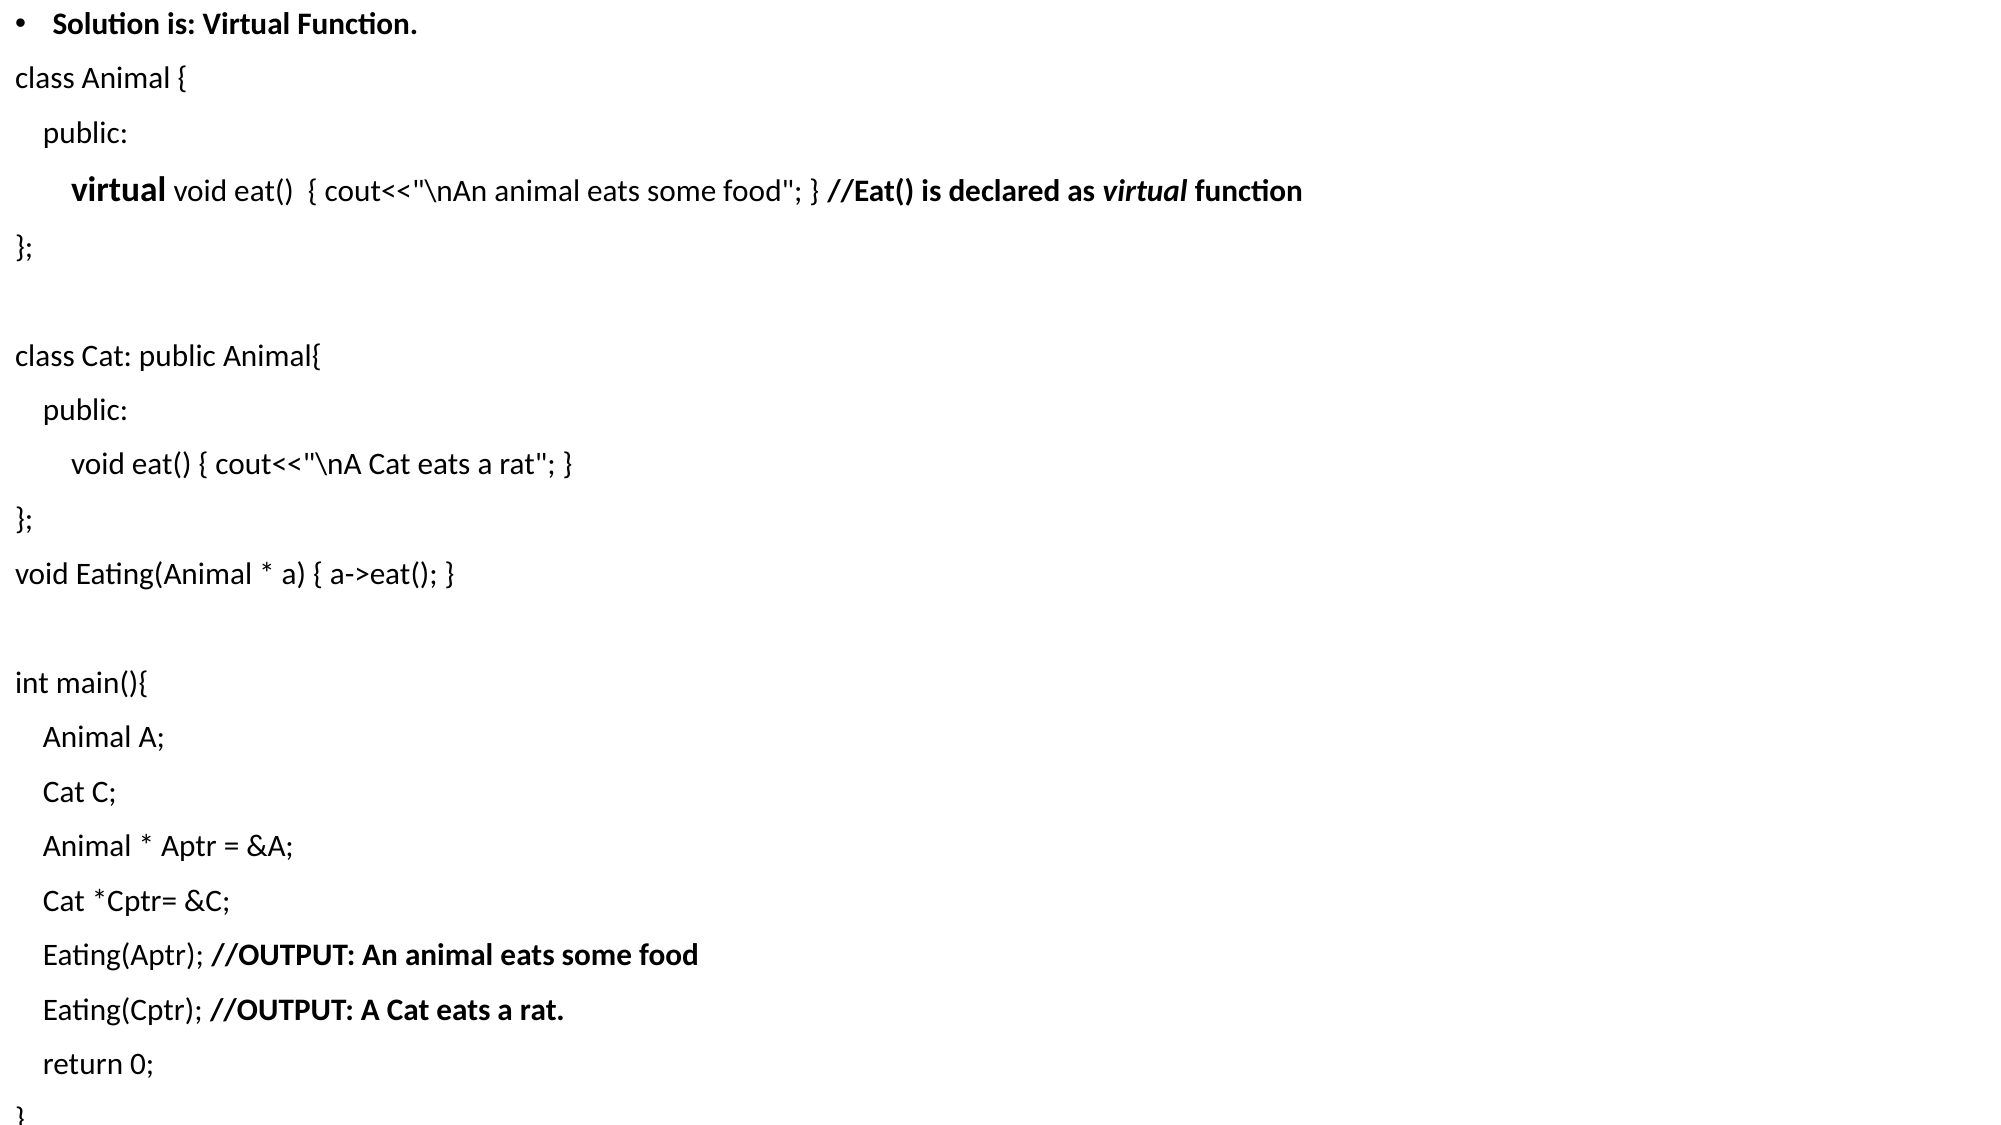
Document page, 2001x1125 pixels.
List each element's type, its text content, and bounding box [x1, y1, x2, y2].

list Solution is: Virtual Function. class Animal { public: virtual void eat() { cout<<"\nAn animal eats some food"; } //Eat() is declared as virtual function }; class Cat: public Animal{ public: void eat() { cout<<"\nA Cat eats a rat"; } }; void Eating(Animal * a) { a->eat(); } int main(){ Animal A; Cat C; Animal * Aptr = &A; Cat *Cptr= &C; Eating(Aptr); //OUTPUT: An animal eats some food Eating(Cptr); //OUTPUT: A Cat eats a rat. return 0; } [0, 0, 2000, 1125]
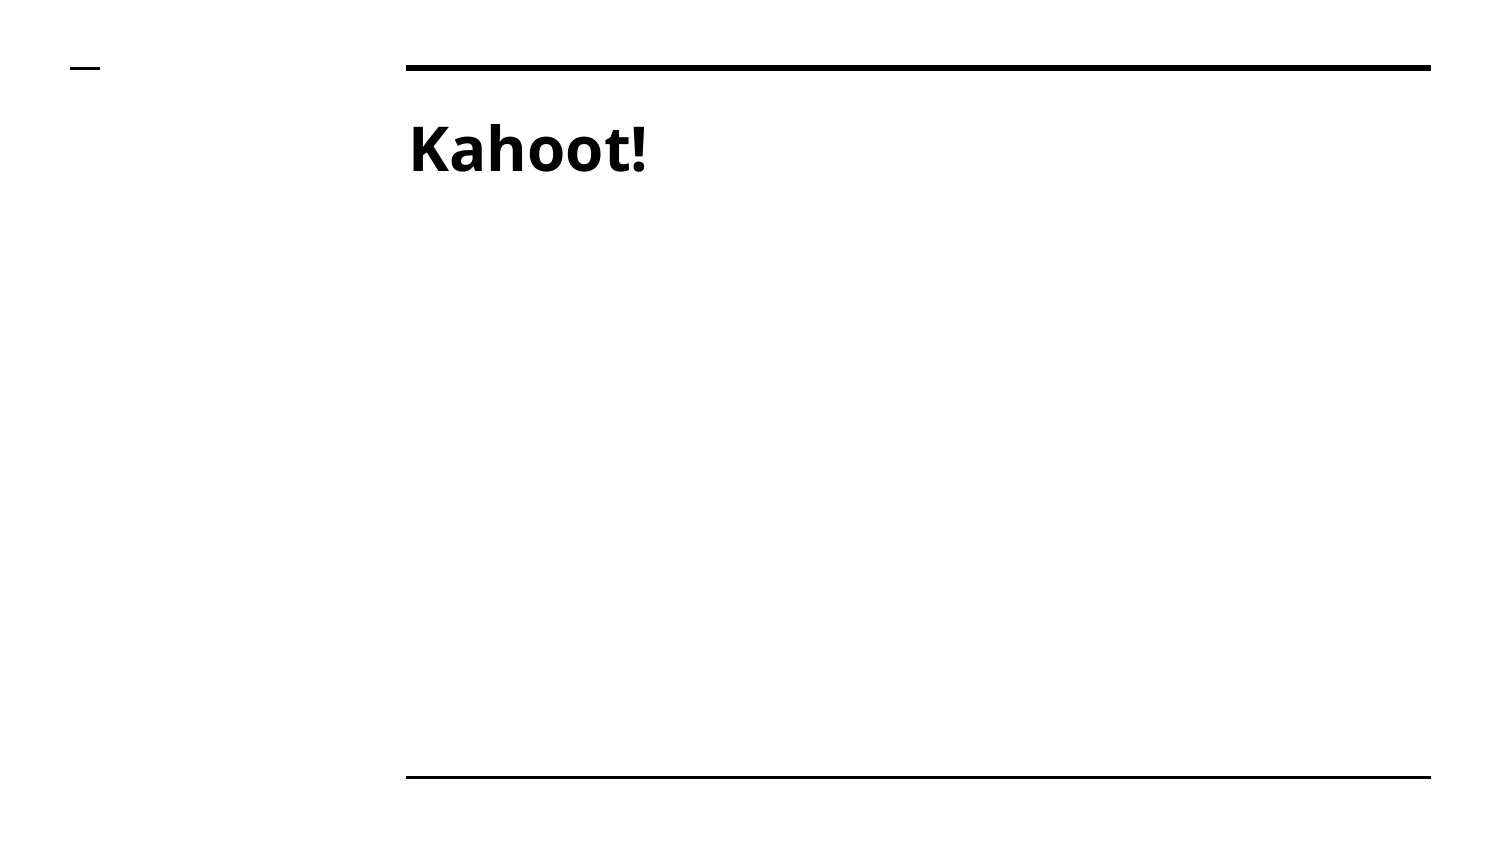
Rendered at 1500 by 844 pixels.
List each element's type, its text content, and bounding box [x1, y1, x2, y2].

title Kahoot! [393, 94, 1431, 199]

########

● **TASK STATEMENT**:
Whenever the word "pixels" shows up in a line of the entries, copy that line.

● **OUTPUT OF THE TASK**:
Document page, 2001x1125 pixels.
Rendered at 1500 by 844 pixels.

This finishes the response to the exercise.